# [Task to carry out]
Please keep the images out and set down the data exactly as given.

# [Dataset section]
━━━━━━━━━━━━━━━━

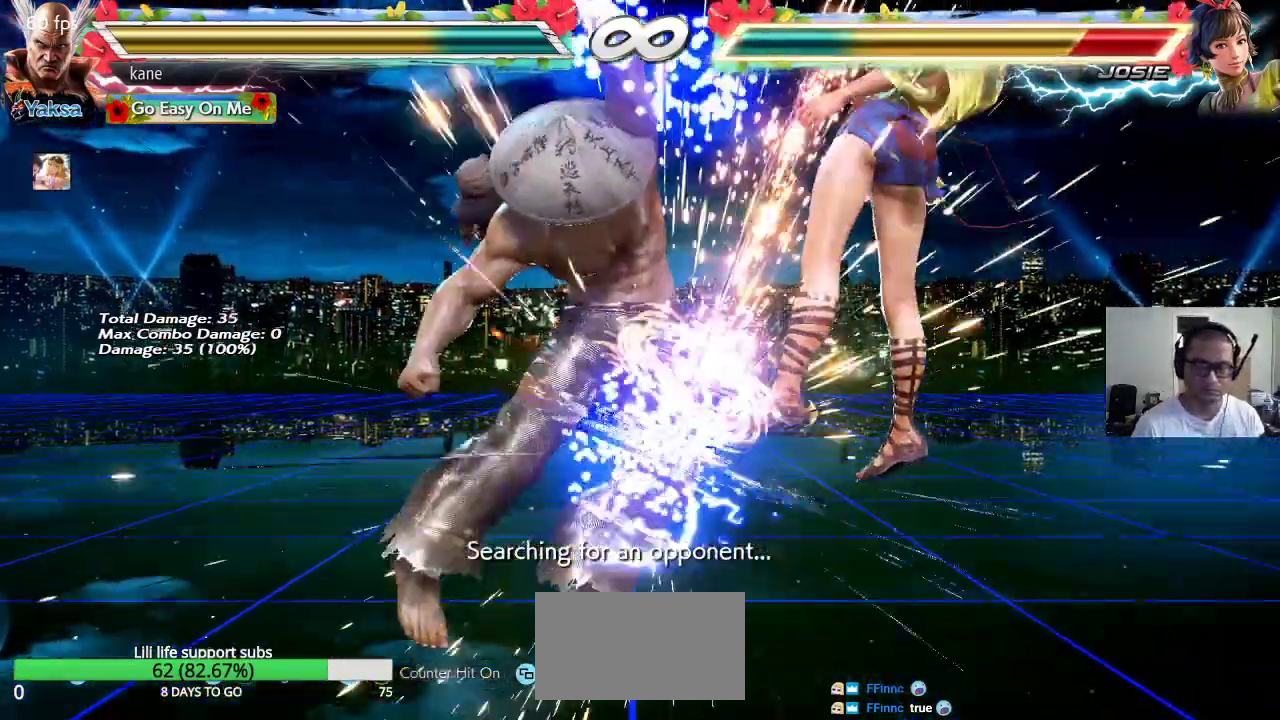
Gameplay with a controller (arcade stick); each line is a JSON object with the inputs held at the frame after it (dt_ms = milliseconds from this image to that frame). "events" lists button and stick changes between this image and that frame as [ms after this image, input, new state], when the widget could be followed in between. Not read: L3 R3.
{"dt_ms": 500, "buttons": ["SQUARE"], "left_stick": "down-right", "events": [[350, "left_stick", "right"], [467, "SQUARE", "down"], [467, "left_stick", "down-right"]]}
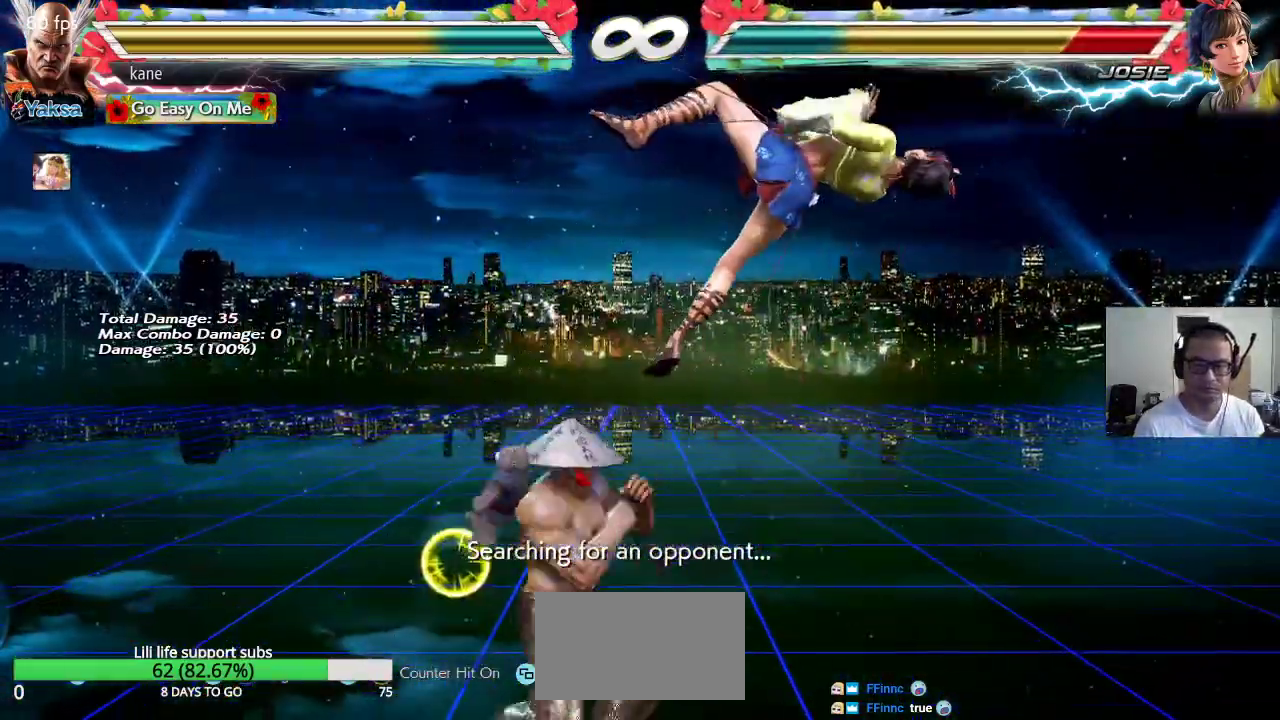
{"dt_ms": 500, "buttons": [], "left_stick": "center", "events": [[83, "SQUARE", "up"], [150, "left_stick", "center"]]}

━━━━━━━━━━━━━━━━

# [Solution]
Gameplay with a controller (arcade stick); each line is a JSON object with the inputs held at the frame after it (dt_ms = milliseconds from this image to that frame). "events" lists button and stick changes between this image and that frame as [ms after this image, input, new state], when the widget could be followed in between. Not read: L3 R3.
{"dt_ms": 500, "buttons": ["SQUARE"], "left_stick": "down-right", "events": [[350, "left_stick", "right"], [467, "SQUARE", "down"], [467, "left_stick", "down-right"]]}
{"dt_ms": 500, "buttons": [], "left_stick": "center", "events": [[83, "SQUARE", "up"], [150, "left_stick", "center"]]}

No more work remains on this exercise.